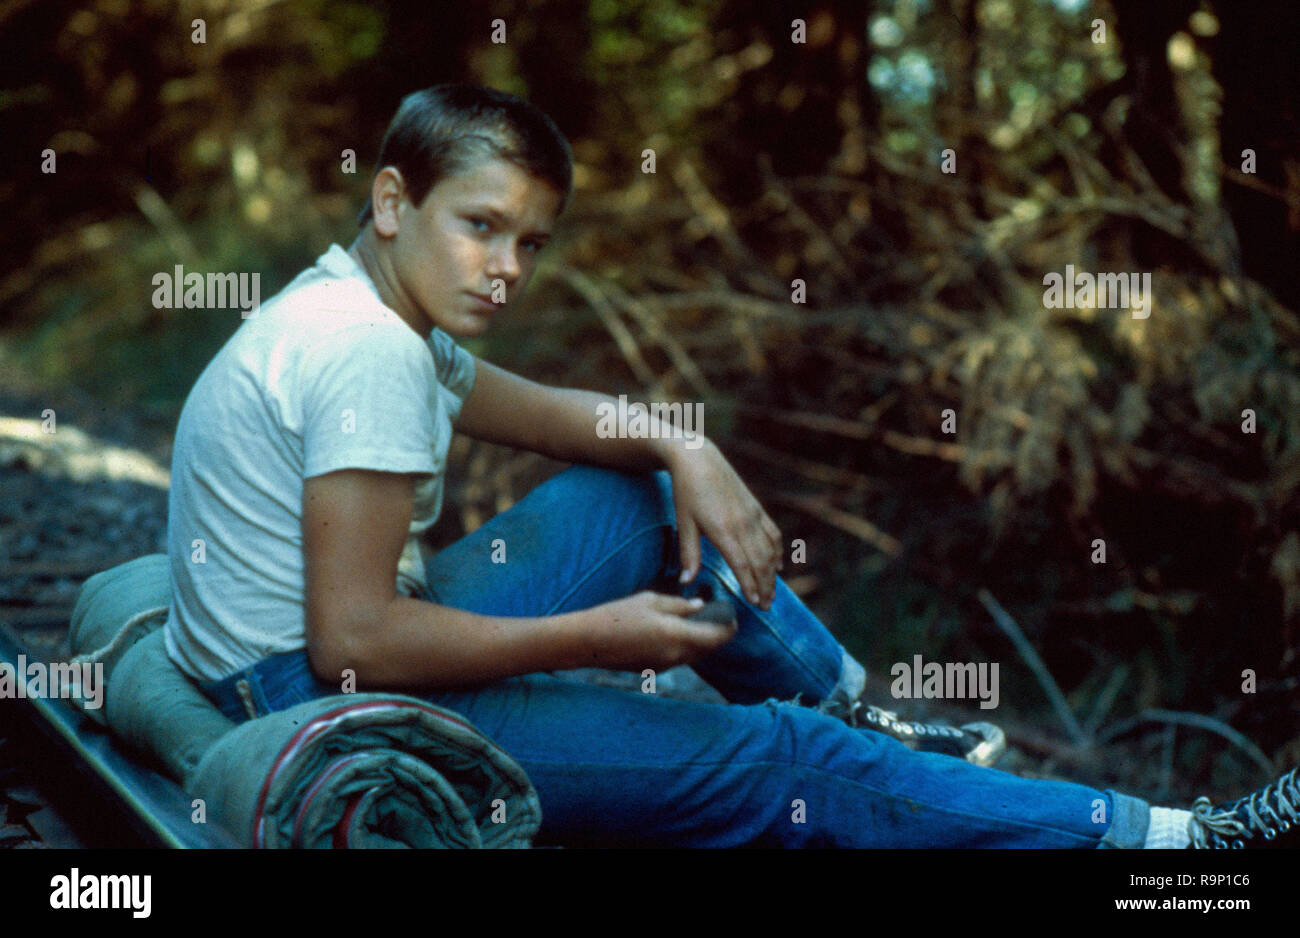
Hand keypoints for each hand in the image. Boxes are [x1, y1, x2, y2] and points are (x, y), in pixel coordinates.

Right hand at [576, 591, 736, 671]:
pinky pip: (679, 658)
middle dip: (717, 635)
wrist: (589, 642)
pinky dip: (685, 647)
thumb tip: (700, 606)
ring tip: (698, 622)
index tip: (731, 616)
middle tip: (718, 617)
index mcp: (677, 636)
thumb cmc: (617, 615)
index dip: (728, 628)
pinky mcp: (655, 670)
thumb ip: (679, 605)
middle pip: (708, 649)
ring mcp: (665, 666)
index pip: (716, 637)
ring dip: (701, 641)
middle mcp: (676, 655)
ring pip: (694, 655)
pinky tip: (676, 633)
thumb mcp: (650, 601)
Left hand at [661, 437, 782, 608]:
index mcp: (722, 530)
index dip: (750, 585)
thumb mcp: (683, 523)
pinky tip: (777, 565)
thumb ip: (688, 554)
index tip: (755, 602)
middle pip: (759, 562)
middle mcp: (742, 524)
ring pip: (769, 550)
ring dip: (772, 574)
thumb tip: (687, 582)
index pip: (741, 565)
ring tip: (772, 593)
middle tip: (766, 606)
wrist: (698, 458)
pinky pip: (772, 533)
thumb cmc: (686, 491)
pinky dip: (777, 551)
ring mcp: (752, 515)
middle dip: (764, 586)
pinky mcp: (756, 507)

■ ■ ■ ■ ■ ■ ■

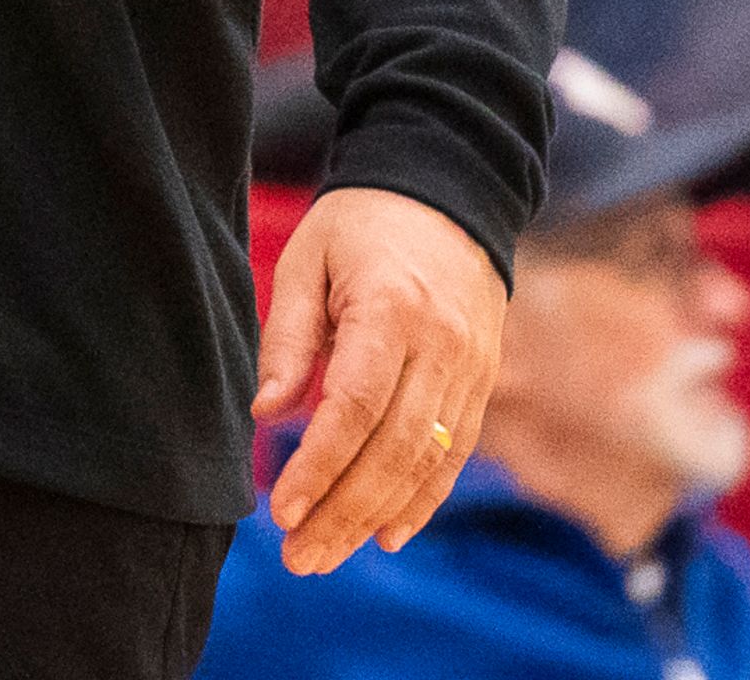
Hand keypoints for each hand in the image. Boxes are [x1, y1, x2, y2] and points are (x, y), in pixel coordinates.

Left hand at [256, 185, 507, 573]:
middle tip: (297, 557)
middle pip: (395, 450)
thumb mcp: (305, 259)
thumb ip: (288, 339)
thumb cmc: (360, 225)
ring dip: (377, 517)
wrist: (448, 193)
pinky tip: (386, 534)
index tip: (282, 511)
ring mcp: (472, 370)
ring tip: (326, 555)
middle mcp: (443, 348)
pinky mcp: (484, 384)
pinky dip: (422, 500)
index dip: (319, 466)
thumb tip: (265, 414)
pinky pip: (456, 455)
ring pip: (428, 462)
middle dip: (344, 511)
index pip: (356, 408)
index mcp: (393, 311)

■ ■ ■ ■ ■ ■ ■

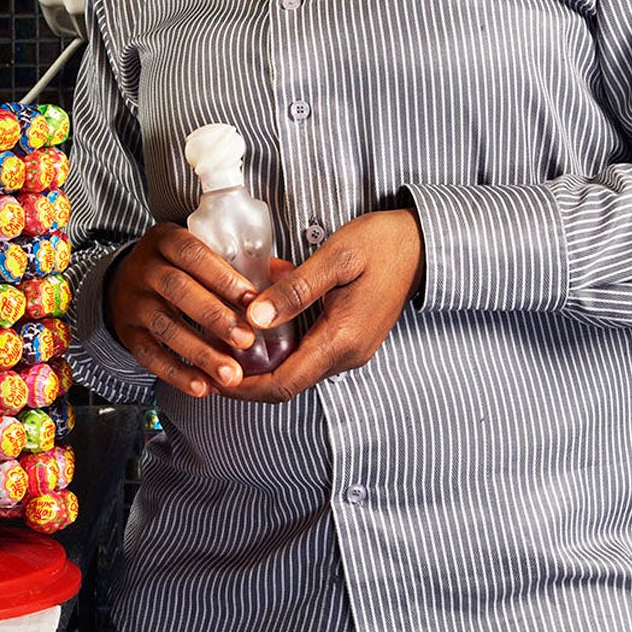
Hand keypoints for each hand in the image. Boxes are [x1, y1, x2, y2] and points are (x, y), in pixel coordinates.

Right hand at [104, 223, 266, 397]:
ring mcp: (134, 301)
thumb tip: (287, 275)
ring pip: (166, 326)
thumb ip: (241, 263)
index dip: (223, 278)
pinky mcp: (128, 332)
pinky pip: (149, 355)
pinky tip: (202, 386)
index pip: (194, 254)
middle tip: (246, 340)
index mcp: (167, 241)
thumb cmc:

■ ■ ■ ■ ■ ■ ■

Each line in which the string "hand" is found must be copied from the data.

Solution to this problem:
Hand keypoints for each hand in the image. Boxes are [x1, y1, x2, y2] and points are (x, y), in pixel coordinates.
Right hand at [576, 591, 736, 671]:
Left hand at [661, 437, 782, 608]:
Hand keypoints for each hand in the image. Boxes are [x1, y1, x2, y2] and points are (x, y), in pixel coordinates.
Left hand at [256, 185, 507, 573]:
Hand keypoints for each hand in the image. Boxes are [x1, y1, x2, y2] and points are (x, y), in pixel coordinates.
Right hand at [104, 223, 266, 397]:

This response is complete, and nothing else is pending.